By NewsDesk @bactiman63
In a new study published this week in the journal, Open Forum Infectious Diseases, researchers from the University of Arizona and others estimated the lifetime cost-of-illness associated with all cases of Valley fever diagnosed in 2019 in Arizona.
In 2019, Arizona saw 10,359 cases of Valley fever accounting for a majority of cases seen in the US.
Total lifetime costs of $736 million were estimated for the 10,359 cases of Valley fever diagnosed in Arizona in 2019. Direct costs of $671 million accounted for over 90% of expenditures, with $65 million in indirect costs. Disseminated infection produces the highest economic burden at $1.26 million direct and $137,400 indirect costs per person. The lowest Valley fever lifetime costs were for cases of primary uncomplicated pneumonia with $23,200 in direct costs and $1,300 in lost wages. The average lifetime direct costs across all Valley fever manifestations are $64,800 per person diagnosed in Arizona in 2019 and $6,300 for indirect costs.
Valley Fever, also known as coccidioidomycosis, is caused by the spore of a fungus that grows in soil in parts of California, Arizona, and other areas of the southwestern United States.
People get infected with this fungus by breathing in spores present in dust that gets into the air when it is windy or when soil is disturbed, such as through digging during construction.
A person can reduce the risk of infection by avoiding breathing in dirt or dust in areas where Valley Fever is common. In these areas, when it is windy outside and the air is dusty, stay inside and keep windows and doors closed. While driving, keep car windows closed and use recirculating air conditioning, if available. If you must be outdoors when it is windy and dusty, consider wearing a properly fitted mask (such as an N95 respirator mask, which is widely available in retail stores), and refrain from disturbing the soil whenever possible. Employers should train their workers about Valley Fever symptoms and take steps to limit workers’ exposure to dust.
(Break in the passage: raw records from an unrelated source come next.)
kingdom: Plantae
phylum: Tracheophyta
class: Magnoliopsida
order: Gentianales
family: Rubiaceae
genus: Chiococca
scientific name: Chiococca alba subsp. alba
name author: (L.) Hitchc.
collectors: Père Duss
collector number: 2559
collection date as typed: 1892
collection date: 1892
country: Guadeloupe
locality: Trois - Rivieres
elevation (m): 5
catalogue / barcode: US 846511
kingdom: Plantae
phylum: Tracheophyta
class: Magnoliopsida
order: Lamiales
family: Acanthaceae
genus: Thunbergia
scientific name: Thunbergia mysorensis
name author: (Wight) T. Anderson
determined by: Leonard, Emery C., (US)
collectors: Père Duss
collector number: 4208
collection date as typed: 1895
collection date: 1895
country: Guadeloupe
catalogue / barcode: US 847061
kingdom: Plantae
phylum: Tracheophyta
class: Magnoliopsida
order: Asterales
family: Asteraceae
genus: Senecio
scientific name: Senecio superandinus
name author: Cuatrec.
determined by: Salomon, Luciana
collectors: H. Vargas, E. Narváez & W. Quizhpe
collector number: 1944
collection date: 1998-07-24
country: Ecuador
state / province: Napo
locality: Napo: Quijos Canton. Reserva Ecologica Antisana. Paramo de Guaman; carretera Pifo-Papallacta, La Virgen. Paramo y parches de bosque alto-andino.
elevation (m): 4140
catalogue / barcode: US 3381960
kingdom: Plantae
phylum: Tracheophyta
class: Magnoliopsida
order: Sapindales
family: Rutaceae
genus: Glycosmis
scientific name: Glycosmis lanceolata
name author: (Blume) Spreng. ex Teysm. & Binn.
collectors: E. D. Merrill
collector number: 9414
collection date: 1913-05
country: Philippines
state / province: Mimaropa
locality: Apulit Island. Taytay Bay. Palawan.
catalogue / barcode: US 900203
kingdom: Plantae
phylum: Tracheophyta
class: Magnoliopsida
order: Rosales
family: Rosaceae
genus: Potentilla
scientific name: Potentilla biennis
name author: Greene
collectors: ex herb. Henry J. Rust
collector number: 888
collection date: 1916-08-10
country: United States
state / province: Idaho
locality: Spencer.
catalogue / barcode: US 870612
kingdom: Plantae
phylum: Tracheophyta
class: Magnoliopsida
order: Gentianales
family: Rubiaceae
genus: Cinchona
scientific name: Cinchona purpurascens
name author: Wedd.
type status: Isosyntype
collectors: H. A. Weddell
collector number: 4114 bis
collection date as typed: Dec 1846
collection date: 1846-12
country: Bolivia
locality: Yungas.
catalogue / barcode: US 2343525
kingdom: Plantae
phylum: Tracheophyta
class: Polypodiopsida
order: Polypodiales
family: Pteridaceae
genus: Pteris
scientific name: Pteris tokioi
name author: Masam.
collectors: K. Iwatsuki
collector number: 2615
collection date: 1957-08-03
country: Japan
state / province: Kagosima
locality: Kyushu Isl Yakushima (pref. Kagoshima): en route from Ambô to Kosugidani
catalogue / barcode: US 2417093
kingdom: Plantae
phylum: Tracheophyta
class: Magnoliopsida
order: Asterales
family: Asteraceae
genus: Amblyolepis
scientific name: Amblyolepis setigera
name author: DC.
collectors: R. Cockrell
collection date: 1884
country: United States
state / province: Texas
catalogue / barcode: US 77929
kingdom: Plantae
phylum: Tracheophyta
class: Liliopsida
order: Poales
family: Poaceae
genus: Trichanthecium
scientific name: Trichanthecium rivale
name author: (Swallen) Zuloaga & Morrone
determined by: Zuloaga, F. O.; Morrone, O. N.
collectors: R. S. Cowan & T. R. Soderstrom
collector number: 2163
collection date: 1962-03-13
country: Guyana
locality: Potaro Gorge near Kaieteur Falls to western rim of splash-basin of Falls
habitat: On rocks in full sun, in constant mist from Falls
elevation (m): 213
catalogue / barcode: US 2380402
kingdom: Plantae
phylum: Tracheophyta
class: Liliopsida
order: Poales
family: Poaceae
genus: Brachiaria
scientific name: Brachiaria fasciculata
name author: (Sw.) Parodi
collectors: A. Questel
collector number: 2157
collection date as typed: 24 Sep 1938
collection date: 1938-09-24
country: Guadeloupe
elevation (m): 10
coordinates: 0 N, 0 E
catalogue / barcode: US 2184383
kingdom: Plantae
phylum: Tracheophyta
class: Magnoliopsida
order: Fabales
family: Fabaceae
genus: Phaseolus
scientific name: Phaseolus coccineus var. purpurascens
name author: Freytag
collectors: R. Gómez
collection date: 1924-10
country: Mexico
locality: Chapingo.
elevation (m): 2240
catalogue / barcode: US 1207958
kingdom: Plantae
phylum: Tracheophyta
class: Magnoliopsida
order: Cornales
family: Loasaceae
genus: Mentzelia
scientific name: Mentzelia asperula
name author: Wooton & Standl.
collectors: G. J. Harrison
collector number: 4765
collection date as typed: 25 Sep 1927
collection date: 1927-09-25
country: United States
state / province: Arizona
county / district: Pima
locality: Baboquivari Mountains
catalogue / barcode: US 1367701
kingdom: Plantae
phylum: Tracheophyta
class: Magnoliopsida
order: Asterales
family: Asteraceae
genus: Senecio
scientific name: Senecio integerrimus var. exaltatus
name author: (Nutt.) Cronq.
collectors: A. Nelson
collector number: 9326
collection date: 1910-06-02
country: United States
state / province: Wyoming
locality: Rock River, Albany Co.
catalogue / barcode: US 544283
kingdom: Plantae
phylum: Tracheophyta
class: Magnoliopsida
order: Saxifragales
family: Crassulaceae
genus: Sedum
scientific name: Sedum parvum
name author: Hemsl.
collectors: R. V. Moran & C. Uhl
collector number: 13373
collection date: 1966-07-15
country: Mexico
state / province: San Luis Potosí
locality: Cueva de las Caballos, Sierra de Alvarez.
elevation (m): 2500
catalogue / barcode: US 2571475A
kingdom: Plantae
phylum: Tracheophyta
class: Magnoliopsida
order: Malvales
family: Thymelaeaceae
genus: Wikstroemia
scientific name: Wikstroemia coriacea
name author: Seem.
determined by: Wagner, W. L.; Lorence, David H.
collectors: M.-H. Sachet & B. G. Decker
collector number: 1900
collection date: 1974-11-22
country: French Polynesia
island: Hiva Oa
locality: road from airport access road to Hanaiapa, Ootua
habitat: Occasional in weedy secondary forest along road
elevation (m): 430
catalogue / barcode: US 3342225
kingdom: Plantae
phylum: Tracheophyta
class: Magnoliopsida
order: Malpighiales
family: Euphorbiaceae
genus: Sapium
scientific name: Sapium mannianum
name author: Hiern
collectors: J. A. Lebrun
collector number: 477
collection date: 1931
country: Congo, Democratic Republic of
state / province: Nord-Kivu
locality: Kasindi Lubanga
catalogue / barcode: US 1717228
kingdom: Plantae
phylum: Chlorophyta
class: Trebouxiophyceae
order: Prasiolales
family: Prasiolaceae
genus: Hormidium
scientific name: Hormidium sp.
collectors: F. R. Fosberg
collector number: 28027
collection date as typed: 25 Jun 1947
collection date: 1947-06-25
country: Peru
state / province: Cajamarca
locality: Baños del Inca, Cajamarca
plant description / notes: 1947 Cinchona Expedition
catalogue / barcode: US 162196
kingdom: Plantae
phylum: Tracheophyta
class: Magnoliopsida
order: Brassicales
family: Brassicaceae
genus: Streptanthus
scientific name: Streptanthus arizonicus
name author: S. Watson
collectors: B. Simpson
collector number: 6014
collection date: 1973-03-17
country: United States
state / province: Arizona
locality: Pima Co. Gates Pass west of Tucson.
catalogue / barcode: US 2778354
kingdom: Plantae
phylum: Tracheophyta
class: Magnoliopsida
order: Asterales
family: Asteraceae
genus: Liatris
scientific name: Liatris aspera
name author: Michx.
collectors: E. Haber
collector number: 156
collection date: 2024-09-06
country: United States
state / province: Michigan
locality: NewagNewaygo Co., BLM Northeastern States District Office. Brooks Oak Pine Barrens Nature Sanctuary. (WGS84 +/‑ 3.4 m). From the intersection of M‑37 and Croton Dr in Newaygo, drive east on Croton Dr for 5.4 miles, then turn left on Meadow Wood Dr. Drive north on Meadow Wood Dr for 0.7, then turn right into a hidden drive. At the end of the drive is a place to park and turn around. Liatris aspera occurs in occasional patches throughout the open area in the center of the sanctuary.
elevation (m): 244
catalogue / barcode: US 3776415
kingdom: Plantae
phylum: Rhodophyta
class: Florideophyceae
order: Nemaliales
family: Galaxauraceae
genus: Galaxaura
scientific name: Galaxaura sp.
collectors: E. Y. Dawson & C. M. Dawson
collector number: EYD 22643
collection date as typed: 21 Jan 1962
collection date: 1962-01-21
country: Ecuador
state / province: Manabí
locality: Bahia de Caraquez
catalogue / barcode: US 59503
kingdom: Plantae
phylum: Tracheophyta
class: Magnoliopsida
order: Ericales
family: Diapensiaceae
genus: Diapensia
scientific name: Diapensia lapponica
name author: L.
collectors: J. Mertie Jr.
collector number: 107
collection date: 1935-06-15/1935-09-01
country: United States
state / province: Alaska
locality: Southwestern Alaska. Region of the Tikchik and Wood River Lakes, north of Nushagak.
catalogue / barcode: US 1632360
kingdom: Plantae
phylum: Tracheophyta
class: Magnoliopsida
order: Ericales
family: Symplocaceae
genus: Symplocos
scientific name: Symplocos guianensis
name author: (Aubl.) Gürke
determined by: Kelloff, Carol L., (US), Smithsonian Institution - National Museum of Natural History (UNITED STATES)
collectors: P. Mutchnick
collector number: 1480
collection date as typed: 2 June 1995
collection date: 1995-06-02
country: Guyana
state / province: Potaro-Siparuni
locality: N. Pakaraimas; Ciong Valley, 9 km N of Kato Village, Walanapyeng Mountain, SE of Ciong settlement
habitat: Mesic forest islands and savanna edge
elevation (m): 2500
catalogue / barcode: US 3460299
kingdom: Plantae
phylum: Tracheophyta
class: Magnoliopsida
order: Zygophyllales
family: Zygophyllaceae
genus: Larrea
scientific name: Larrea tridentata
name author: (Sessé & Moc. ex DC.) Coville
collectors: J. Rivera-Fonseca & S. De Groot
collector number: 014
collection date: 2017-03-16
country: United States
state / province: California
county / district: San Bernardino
Most infected people will not show signs of illness. Those who do become ill with Valley Fever may have symptoms similar to other illnesses, including influenza or bacterial or viral pneumonia, so Valley Fever is not always recognized. The flu-like symptoms can last for two weeks or more. While most people recover fully, some people are at risk for more severe disease or complications of Valley Fever such as pneumonia, infection of the brain, joints, bone, skin or other organs. People with an increased risk for severe disease include those 60 years or older, pregnant women, and people with diabetes or conditions that weaken their immune system. Additionally, African-Americans and Filipinos are at increased risk for severe disease, but the reason is unknown.